Intubation Procedure And Post Intubation Care
Laryngoscopy And Intubation:
After administration of sedative and paralytic, perform laryngoscopy to visualize the vocal cords
Insert the appropriately sized endotracheal tube
Confirm correct placement by observing chest rise, bilateral breath sounds, absence of epigastric sounds, and capnography (gold standard).
Securing The Tube:
Secure the endotracheal tube firmly with tape or a commercial tube holder to prevent dislodgement
Consider a correctly sized oral airway if needed for jaw support or to prevent biting the tube.
Post Intubation Management:
Initiate mechanical ventilation with appropriate tidal volume and respiratory rate
Obtain a post-intubation chest X-ray to confirm tube position
Administer further sedation and analgesia as needed to ensure patient comfort and reduce stress response
Monitor vital signs closely, including oxygen saturation, heart rate, and blood pressure.

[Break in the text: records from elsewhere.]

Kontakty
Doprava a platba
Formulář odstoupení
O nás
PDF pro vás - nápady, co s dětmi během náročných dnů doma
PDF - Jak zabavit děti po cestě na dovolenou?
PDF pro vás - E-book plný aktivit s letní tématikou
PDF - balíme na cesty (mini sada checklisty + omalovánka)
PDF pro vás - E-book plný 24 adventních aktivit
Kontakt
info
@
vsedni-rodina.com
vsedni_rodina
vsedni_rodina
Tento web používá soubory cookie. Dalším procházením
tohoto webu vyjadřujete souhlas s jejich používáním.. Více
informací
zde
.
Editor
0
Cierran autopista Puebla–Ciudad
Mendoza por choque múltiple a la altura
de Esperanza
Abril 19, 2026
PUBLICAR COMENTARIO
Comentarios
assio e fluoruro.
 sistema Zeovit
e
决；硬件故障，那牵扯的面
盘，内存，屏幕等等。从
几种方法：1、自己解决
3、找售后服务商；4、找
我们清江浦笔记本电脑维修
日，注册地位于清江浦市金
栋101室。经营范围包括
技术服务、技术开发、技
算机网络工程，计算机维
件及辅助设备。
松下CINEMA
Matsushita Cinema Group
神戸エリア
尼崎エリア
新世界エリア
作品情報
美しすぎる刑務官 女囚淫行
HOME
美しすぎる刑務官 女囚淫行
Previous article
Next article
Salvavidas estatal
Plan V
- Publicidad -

Special Considerations And Complications
Difficult Airway:
In anticipated difficult airways, consider awake intubation, use of video laryngoscopy, or a supraglottic airway device
Have a surgical airway kit readily available
Consult with experienced pediatric airway specialists.
Common Complications:
Hypoxemia, esophageal intubation, aspiration, pneumothorax, bradycardia (especially with succinylcholine), prolonged paralysis, vocal cord injury, and dental trauma
Careful technique and correct dosing are essential for prevention.
Neonatal Considerations:
Neonates have different airway anatomy and physiology
Dosing may need to be adjusted based on gestational age and specific clinical context
Apneic oxygenation is particularly important in neonates due to their lower functional residual capacity.
Key Points
Exam Focus:
Weight-based calculations for sedatives and paralytics are critical
Know the preferred agents and their common dosages for pediatric RSI
Recognize contraindications and potential complications.
Clinical Pearls:
Always have your airway cart prepared and equipment checked before starting RSI
Double-check all drug calculations
Use capnography for definitive confirmation of endotracheal tube placement
Apneic oxygenation is a valuable adjunct.
Common Mistakes:
Incorrect weight-based dosing, failure to preoxygenate adequately, delay in administering medications, improper tube placement confirmation, and inadequate post-intubation monitoring.